Jacqueline Woodson is the 2014 National Book Award winner for her New York Times bestselling memoir Brown Girl Dreaming, which was also a recipient of the Coretta Scott King Book Award, the NAACP Image Award, and Newbery and Sibert Honors. In 2015, Woodson was named the Young People’s Poet Laureate by the Poetry Foundation. Woodson’s most recent adult novel, Red at the Bone, is a New York Times bestseller and was named a New York Times Book of the Year in 2019. She is the author of more than two dozen award-winning books for young adults, middle graders, and children. Among her many accolades, she is a four-time Newbery Honor winner, a three-time National Book Award finalist, and a two-time Coretta Scott King Book Award winner.
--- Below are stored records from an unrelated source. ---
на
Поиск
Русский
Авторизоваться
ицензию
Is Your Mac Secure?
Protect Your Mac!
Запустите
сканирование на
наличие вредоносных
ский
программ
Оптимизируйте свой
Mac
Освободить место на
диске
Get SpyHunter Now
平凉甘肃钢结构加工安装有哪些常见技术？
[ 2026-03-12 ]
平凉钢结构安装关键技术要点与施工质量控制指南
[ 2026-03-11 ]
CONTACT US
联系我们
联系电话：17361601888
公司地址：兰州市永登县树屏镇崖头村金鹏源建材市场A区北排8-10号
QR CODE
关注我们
Her books include the National Book Award finalist, Another Brooklyn; Caldecott Honor book Coming on Home Soon; Newbery Honor winners Feathers, Show Way, After Tupac and D Foster, and Miracle’s Boys, which received the LA Times Book Prize and the Coretta Scott King Book Award. Woodson is also the recipient of the Margaret A. Edwards Award for lifetime achievement for her contributions to young adult literature, the winner of the Jane Addams Children’s Book Award, and a 2020 recipient of the Hans Christian Andersen Award. In March 2018, Penguin Young Readers celebrated the 20th anniversary of Woodson’s If You Come Softly with a special edition of the beloved story of star-crossed love between an African American teenage boy and his Jewish classmate.

Woodson was preceded as National Ambassador for Young People’s Literature by Jon Scieszka (2008–9), Katherine Paterson (2010–11), Walter Dean Myers (2012–13), Kate DiCamillo (2014–15), and Gene Luen Yang (2016–17).